Сколько же было скорби въ моемъ сердцѣ, когда, по истеченіи нѣсколькихъ лѣтъ, я увидалъ, что мои глубоко-обоснованныя надежды вспорхнули, какъ птицы, и улетѣли прочь! Безъ Лигейи я былъ безпомощнылъ ребенкомъ, который въ ночномъ мракѣ ощупью отыскиваетъ свою дорогу и не находитъ. Лишь ея присутствіе, движенія ея ума могли освѣтить для меня живымъ свѣтомъ тайны трансцендентальности, въ которыя мы были погружены; не озаренная лучистымъ сіяніемъ ея глазъ, вся эта книжная мудрость, только что бывшая воздушно золотой, дѣлалась тяжелѣе, чѣмъ мрачный свинецъ. Эти чудесные глаза блистали все рѣже и рѣже надъ страницами, наполнявшими меня напряженными размышленіями. Лигейя заболѣла. Ея безумные глаза горѣли сіяньемъ слишкомъ лучезарнымъ; блѣдные пальцы, окрасившись краскою смерти, сдѣлались прозрачновосковыми; и голубыя жилки обрисовывались на бѣлизнѣ ея высокаго лба, то возвышаясь, то опускаясь, при каждой самой слабой перемѣнѣ ея чувствъ. Я видѣлъ, что ей суждено умереть -- и въ мысляхъ отчаянно боролся съ свирѣпымъ Азраиломъ. Къ моему изумленію жена моя, объятая страстью, боролась съ еще большей энергіей. Въ ея суровой натурѣ было много такого, что заставляло меня думать, что къ ней смерть должна была придти безъ обычной свиты своихъ ужасовъ, но въ дѣйствительности было не такъ. Слова безсильны дать хотя бы приблизительное представленіе о томъ страстномъ упорствѣ, которое она выказала въ своей борьбѣ съ Тѣнью. Я стоналъ въ тоскѣ, при видѣ этого плачевнаго зрѣлища. Мнѣ хотѣлось бы ее утѣшить, мнѣ хотѣлось бы ее уговорить; но -- при напряженности ея безумнаго желанія жить -- жить -- только бы жить -- всякія утѣшенія и разсужденія одинаково были верхомъ безумія. Однако же, до самого послѣдняго мгновенія, среди судорожныхъ пытокъ, терзавшихъ ея гордый духъ, ясность всѣхъ ея ощущеній и мыслей внѣшнимъ образомъ оставалось неизмѣнной. Ея голосъ дѣлался все глубже -- все нѣжнѣе и какъ будто отдаленнѣе -- но я не смѣлъ пытаться проникнуть въ загадочный смыслъ ея словъ, которыя она произносила такъ спокойно. Зачарованный какимъ-то изступленнымъ восторгомъ, я слушалъ эту сверхчеловѣческую мелодію -- и мой умъ жадно устремлялся къ надеждамъ и представленіямъ, которыхъ ни одинъ изъ смертныхъ донынѣ не зналъ никогда.

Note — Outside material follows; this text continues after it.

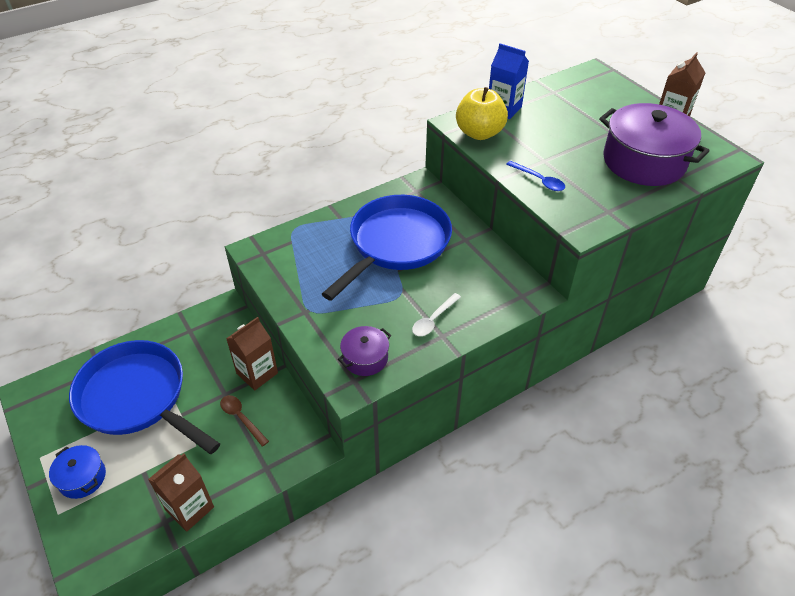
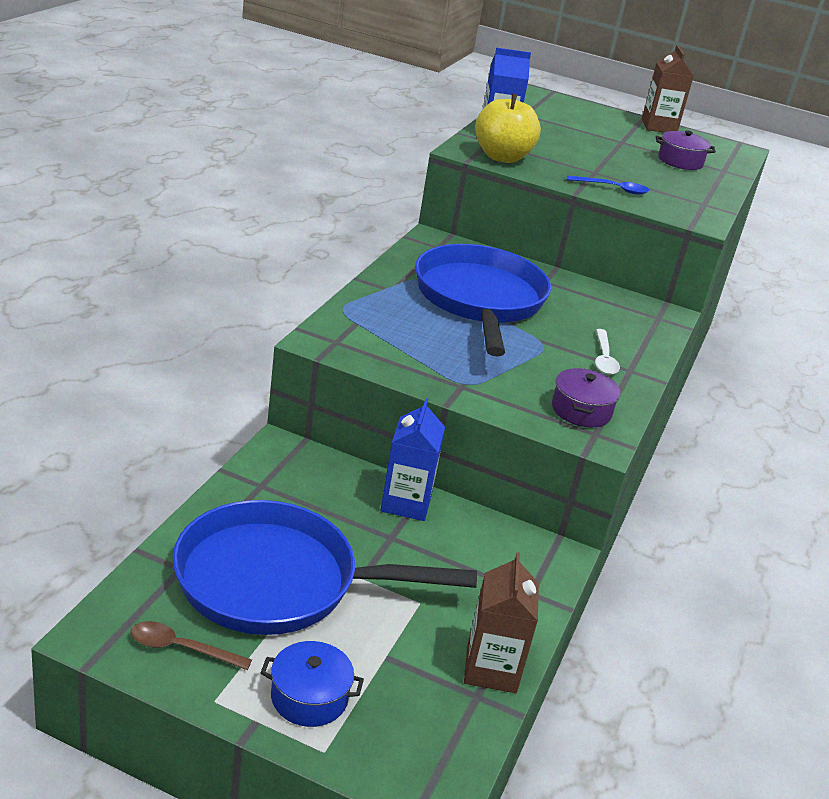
camera: 40 degrees left, 15 degrees down
brown spoon [220,395,269,446] -> brown spoon moved to [130,621,252,670]
brown carton [226,317,278,390] -> blue carton [381,399,445,521]
purple pot [599,103,710,186] -> purple pot [656,130,716,170], size x0.49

Что она меня любила, въ этомъ я не могъ сомнѣваться; и мнѣ легко было понять, что въ ея сердцѣ любовь Должна была царить не такъ, какъ дарить заурядная страсть. Но только въ смерти она показала вполнѣ всю силу своего чувства. Долгіе часы, держа мою руку въ своей, она изливала предо мною полноту своего сердца, и эта преданность, болѣе чѣмъ страстная, возростала до обожанія. Чѣмъ заслужилъ я блаженство слышать такія признанія?-- чѣмъ заслужилъ я проклятіе, отнимавшее у меня мою возлюбленную въ тотъ самый мигъ, когда она дѣлала мнѣ такія признанія? Но я не въ силахъ останавливаться на этомъ подробно. Я скажу только, что въ этой любви, которой Лигейя отдалась больше, чѣмъ можетъ отдаться женщина, въ любви, которая, увы, была незаслуженной, дарованной совершенно недостойному, я увидалъ, наконецъ, источникъ ея пламеннаго и безумнаго сожалѣнія о жизни, убѣгавшей теперь съ такою быстротой. Именно это безумное желаніе, эту неутолимую жажду жить -- только бы жить -- я не въ силахъ изобразить -- не въ силахъ найти для этого ни одного слова, способнаго бьпъ краснорѣчивымъ.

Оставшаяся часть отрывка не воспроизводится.